Working data Block Start
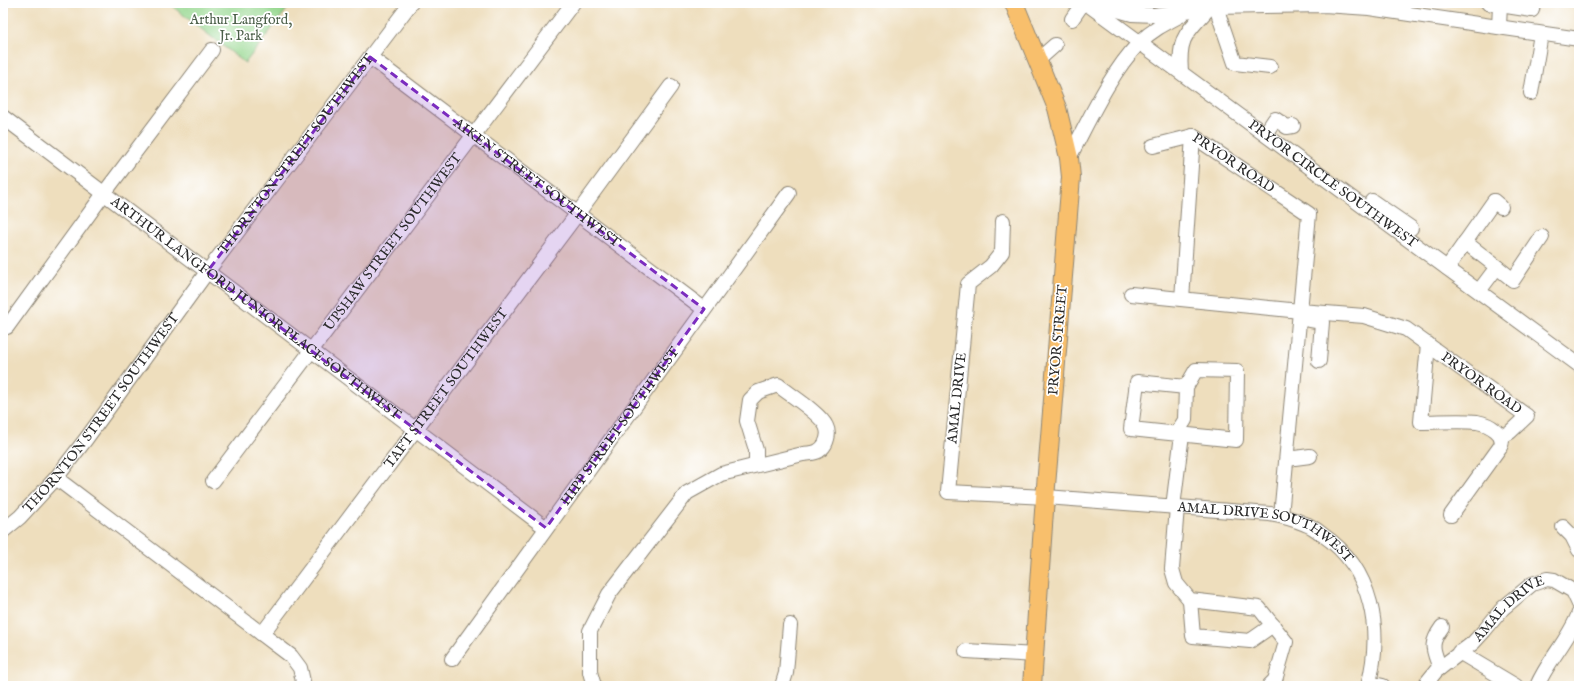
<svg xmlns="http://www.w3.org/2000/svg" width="1582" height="689" font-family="'IM FELL English',serif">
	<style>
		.green { fill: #95d78e; stroke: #60815c }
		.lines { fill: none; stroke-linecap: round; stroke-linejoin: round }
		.minor-casing { stroke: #8c8474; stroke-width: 16 }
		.major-casing { stroke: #8c8474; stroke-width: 20 }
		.minor { stroke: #fff; stroke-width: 14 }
		.major { stroke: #f8bf6c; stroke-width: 18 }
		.marked { fill: #7b2cbf; fill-opacity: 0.2; stroke: #7b2cbf; stroke-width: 3; stroke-dasharray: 8 5; stroke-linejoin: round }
		.labels { text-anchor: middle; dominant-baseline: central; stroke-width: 3.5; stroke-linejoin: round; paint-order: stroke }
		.park-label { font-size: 14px; fill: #4b5f49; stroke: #fff }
		.street-label { font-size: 14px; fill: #2b2b2b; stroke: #fff }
	</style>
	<rect width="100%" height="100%" fill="#fff"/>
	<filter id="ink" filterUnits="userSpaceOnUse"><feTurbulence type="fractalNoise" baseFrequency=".025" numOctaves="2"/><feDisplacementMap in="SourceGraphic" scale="8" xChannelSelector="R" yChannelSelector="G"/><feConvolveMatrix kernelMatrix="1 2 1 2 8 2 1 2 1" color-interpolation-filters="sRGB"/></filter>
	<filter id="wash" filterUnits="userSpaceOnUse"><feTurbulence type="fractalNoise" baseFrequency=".012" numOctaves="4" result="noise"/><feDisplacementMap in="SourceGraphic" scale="16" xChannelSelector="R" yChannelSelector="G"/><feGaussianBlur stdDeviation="0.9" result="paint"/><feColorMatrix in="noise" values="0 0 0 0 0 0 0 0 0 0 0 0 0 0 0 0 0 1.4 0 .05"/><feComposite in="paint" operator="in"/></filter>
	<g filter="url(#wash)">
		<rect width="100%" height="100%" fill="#eedebd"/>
		<path class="green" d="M168,3h124l-47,60z"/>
	</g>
	<g filter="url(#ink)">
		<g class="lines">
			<g class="minor-casing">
				<g id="minor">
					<path id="s1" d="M1086,3l493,362"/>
					<path d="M1092,3l40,11 22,1 62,-8 108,-2 45,3 210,31"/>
					<path d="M1488,3l12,2 -1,22"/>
					<path d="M1500,5l32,5 1,-7"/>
					<path d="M1216,7l19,56 35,4"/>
					<path d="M1072,19l11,-16"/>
					<path id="s2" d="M370,57l334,252"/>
					<path d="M1038,60l17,-15"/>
					<path d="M1181,72c-3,-36 6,-39 28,-64"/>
					<path d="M1531,93l10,-59"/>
					<path id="s3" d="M3,117l543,411"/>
					<path d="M1265,134l10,-15 12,8 6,-1"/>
					<path d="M1153,146l40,-10"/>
					<path d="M1069,158c20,-38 41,-85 71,-116 12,-12 26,-19 41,-27"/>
					<path d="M1372,201l39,27"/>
					<path id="s4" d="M1003,221l-1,31 -11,14 -23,18 -20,208 98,5 224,17c12,2 24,5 35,10 7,2 13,7 18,11 50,34 60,96 45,151"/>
					<path d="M1465,242l32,25"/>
					<path d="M1447,268l47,-67 7,6"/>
					<path d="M1479,291l18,-24 16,13 29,-43"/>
					<path id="s5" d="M1131,294l169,17 64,5 42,13 121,87 -17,16 -9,5"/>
					<path id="s6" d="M1182,299l11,-163 116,78 -28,302"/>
					<path d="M1305,319l17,3 -3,39"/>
					<path d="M7,327l101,-139 104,-138"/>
					<path d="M1428,344l-7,78c17,0 39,-2 56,0 11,2 31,12 23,25l-49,68"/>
					<path d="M1176,434l9,-14 1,-33 10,-17 41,1 -1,69 -105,-11 6,-47 49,5"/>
					<path d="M1287,459l23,-3"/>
					<path d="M56,478l235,178 9,12 4,18"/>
					<path id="s7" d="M213,481l360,-478"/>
					<path d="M1173,507l9,-73"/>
					<path d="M1177,507l-5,62 4,14 14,17 69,8 27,34 -11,38 -6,6"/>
					<path d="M1563,527l9,9 7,14"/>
					<path id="s8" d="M3,531l17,-14 36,-39 30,-39 121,-167 204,-269"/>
					<path d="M1190,600l3,36 57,5 23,-16"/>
					<path id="s9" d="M262,634l316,-421 93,-127"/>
					<path d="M966,651l69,4"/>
					<path d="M1459,652l57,34"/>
					<path id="s10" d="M452,659l337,-466"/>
					<path d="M1440,668c-7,-19 -11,-23 2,-41"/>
					<path d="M1369,683l14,3"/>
					<path d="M594,686l-4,-14v-41l19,-37 78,-101 34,-19 82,-20c10,-1 17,-1 22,-10 3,-6 4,-12 1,-18 -6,-13 -36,-31 -48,-41l-20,7 -8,8 -3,21 9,29v15"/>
					<path d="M782,686l4,-13 4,-48"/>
					<path id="s11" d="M1424,686l12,-15 37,-28 11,-12 19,-23 29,-24 15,-5 7,1 19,11 6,13"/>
					<path d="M1537,686c11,-26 32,-46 42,-73"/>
				</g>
			</g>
			<g class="major-casing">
				<path id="major" d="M1014,3l43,105 12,50 2,19 -27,334 -12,175"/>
			</g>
			<use href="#minor" class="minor"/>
			<use href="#major" class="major"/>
		</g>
	</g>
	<path class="marked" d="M370,57l334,252 -158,219 -339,-256z"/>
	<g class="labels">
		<g class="park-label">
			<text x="241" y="20">Arthur Langford,<tspan x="241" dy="16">Jr. Park</tspan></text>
		</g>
		<g class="street-label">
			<text stroke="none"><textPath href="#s8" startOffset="478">THORNTON STREET SOUTHWEST</textPath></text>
			<text stroke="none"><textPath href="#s6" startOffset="212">PRYOR ROAD</textPath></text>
			<text stroke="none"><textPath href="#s2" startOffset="209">AIKEN STREET SOUTHWEST</textPath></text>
			<text stroke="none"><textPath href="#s1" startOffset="306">PRYOR CIRCLE SOUTHWEST</textPath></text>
			<text stroke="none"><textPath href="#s7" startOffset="299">UPSHAW STREET SOUTHWEST</textPath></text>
			<text stroke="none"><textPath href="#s3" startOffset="317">ARTHUR LANGFORD JUNIOR PLACE SOUTHWEST</textPath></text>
			<text transform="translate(1058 340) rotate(-85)">PRYOR STREET</text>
			<text stroke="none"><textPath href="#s5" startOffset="371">PRYOR ROAD</textPath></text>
			<text stroke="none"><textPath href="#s9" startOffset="307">TAFT STREET SOUTHWEST</textPath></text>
			<text transform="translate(957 398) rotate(-84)">AMAL DRIVE</text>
			<text stroke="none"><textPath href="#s8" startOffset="154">THORNTON STREET SOUTHWEST</textPath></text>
			<text stroke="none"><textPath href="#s10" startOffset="287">HIPP STREET SOUTHWEST</textPath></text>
			<text stroke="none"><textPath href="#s4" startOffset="611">AMAL DRIVE SOUTHWEST</textPath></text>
			<text stroke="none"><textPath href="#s11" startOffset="116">AMAL DRIVE</textPath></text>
		</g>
	</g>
	<rect width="1582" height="689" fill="none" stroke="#fff" stroke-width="16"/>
</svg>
Working data Block End
• [Instructions for the task] Please output each line above exactly and omit all images.

• [Written solution]
<svg xmlns="http://www.w3.org/2000/svg" width="1582" height="689" font-family="'IM FELL English',serif">
	<style>
		.green { fill: #95d78e; stroke: #60815c }
		.lines { fill: none; stroke-linecap: round; stroke-linejoin: round }
		.minor-casing { stroke: #8c8474; stroke-width: 16 }
		.major-casing { stroke: #8c8474; stroke-width: 20 }
		.minor { stroke: #fff; stroke-width: 14 }
		.major { stroke: #f8bf6c; stroke-width: 18 }
		.marked { fill: #7b2cbf; fill-opacity: 0.2; stroke: #7b2cbf; stroke-width: 3; stroke-dasharray: 8 5; stroke-linejoin: round }
		.labels { text-anchor: middle; dominant-baseline: central; stroke-width: 3.5; stroke-linejoin: round; paint-order: stroke }
		.park-label { font-size: 14px; fill: #4b5f49; stroke: #fff }
		.street-label { font-size: 14px; fill: #2b2b2b; stroke: #fff }
	</style>
	<rect width="100%" height="100%" fill="#fff"/>
	<filter id="ink" filterUnits="userSpaceOnUse"><feTurbulence type="fractalNoise" baseFrequency=".025" numOctaves="2"/><feDisplacementMap in="SourceGraphic" scale="8" xChannelSelector="R" yChannelSelector="G"/><feConvolveMatrix kernelMatrix="1 2 1 2 8 2 1 2 1" color-interpolation-filters="sRGB"/></filter>
	<filter id="wash" filterUnits="userSpaceOnUse"><feTurbulence type="fractalNoise" baseFrequency=".012" numOctaves="4" result="noise"/><feDisplacementMap in="SourceGraphic" scale="16" xChannelSelector="R" yChannelSelector="G"/><feGaussianBlur stdDeviation="0.9" result="paint"/><feColorMatrix in="noise" values="0 0 0 0 0 0 0 0 0 0 0 0 0 0 0 0 0 1.4 0 .05"/><feComposite in="paint" operator="in"/></filter>
	<g filter="url(#wash)">
		<rect width="100%" height="100%" fill="#eedebd"/>
		<path class="green" d="M168,3h124l-47,60z"/>
	</g>
	<g filter="url(#ink)">
		<g class="lines">
			<g class="minor-casing">
				<g id="minor">
					<path id="s1" d="M1086,3l493,362"/>
					<path d="M1092,3l40,11 22,1 62,-8 108,-2 45,3 210,31"/>
					<path d="M1488,3l12,2 -1,22"/>
					<path d="M1500,5l32,5 1,-7"/>
					<path d="M1216,7l19,56 35,4"/>
					<path d="M1072,19l11,-16"/>
					<path id="s2" d="M370,57l334,252"/>
					<path d="M1038,60l17,-15"/>
					<path d="M1181,72c-3,-36 6,-39 28,-64"/>
					<path d="M1531,93l10,-59"/>
					<path id="s3" d="M3,117l543,411"/>
					<path d="M1265,134l10,-15 12,8 6,-1"/>
					<path d="M1153,146l40,-10"/>
					<path d="M1069,158c20,-38 41,-85 71,-116 12,-12 26,-19 41,-27"/>
					<path d="M1372,201l39,27"/>
					<path id="s4" d="M1003,221l-1,31 -11,14 -23,18 -20,208 98,5 224,17c12,2 24,5 35,10 7,2 13,7 18,11 50,34 60,96 45,151"/>
					<path d="M1465,242l32,25"/>
					<path d="M1447,268l47,-67 7,6"/>
					<path d="M1479,291l18,-24 16,13 29,-43"/>
					<path id="s5" d="M1131,294l169,17 64,5 42,13 121,87 -17,16 -9,5"/>
					<path id="s6" d="M1182,299l11,-163 116,78 -28,302"/>
					<path d="M1305,319l17,3 -3,39"/>
					<path d="M7,327l101,-139 104,-138"/>
					<path d="M1428,344l-7,78c17,0 39,-2 56,0 11,2 31,12 23,25l-49,68"/>
					<path d="M1176,434l9,-14 1,-33 10,-17 41,1 -1,69 -105,-11 6,-47 49,5"/>
					<path d="M1287,459l23,-3"/>
					<path d="M56,478l235,178 9,12 4,18"/>
					<path id="s7" d="M213,481l360,-478"/>
					<path d="M1173,507l9,-73"/>
					<path d="M1177,507l-5,62 4,14 14,17 69,8 27,34 -11,38 -6,6"/>
					<path d="M1563,527l9,9 7,14"/>
					<path id="s8" d="M3,531l17,-14 36,-39 30,-39 121,-167 204,-269"/>
					<path d="M1190,600l3,36 57,5 23,-16"/>
					<path id="s9" d="M262,634l316,-421 93,-127"/>
					<path d="M966,651l69,4"/>
					<path d="M1459,652l57,34"/>
					<path id="s10" d="M452,659l337,-466"/>
					<path d="M1440,668c-7,-19 -11,-23 2,-41"/>
					<path d="M1369,683l14,3"/>
					<path d="M594,686l-4,-14v-41l19,-37 78,-101 34,-19 82,-20c10,-1 17,-1 22,-10 3,-6 4,-12 1,-18 -6,-13 -36,-31 -48,-41l-20,7 -8,8 -3,21 9,29v15"/>
					<path d="M782,686l4,-13 4,-48"/>
					<path id="s11" d="M1424,686l12,-15 37,-28 11,-12 19,-23 29,-24 15,-5 7,1 19,11 6,13"/>
					<path d="M1537,686c11,-26 32,-46 42,-73"/>
				</g>
			</g>
			<g class="major-casing">
				<path id="major" d="M1014,3l43,105 12,50 2,19 -27,334 -12,175"/>
			</g>
			<use href="#minor" class="minor"/>
			<use href="#major" class="major"/>
		</g>
	</g>
	<path class="marked" d="M370,57l334,252 -158,219 -339,-256z"/>
	<g class="labels">
		<g class="park-label">
			<text x="241" y="20">Arthur Langford,<tspan x="241" dy="16">Jr. Park</tspan></text>
		</g>
		<g class="street-label">
			<text stroke="none"><textPath href="#s8" startOffset="478">THORNTON STREET SOUTHWEST</textPath></text>
			<text stroke="none"><textPath href="#s6" startOffset="212">PRYOR ROAD</textPath></text>
			<text stroke="none"><textPath href="#s2" startOffset="209">AIKEN STREET SOUTHWEST</textPath></text>
			<text stroke="none"><textPath href="#s1" startOffset="306">PRYOR CIRCLE SOUTHWEST</textPath></text>
			<text stroke="none"><textPath href="#s7" startOffset="299">UPSHAW STREET SOUTHWEST</textPath></text>
			<text stroke="none"><textPath href="#s3" startOffset="317">ARTHUR LANGFORD JUNIOR PLACE SOUTHWEST</textPath></text>
			<text transform="translate(1058 340) rotate(-85)">PRYOR STREET</text>
			<text stroke="none"><textPath href="#s5" startOffset="371">PRYOR ROAD</textPath></text>
			<text stroke="none"><textPath href="#s9" startOffset="307">TAFT STREET SOUTHWEST</textPath></text>
			<text transform="translate(957 398) rotate(-84)">AMAL DRIVE</text>
			<text stroke="none"><textPath href="#s8" startOffset="154">THORNTON STREET SOUTHWEST</textPath></text>
			<text stroke="none"><textPath href="#s10" startOffset="287">HIPP STREET SOUTHWEST</textPath></text>
			<text stroke="none"><textPath href="#s4" startOffset="611">AMAL DRIVE SOUTHWEST</textPath></text>
			<text stroke="none"><textPath href="#s11" startOffset="116">AMAL DRIVE</textPath></text>
		</g>
	</g>
	<rect width="1582" height="689" fill="none" stroke="#fff" stroke-width="16"/>
</svg>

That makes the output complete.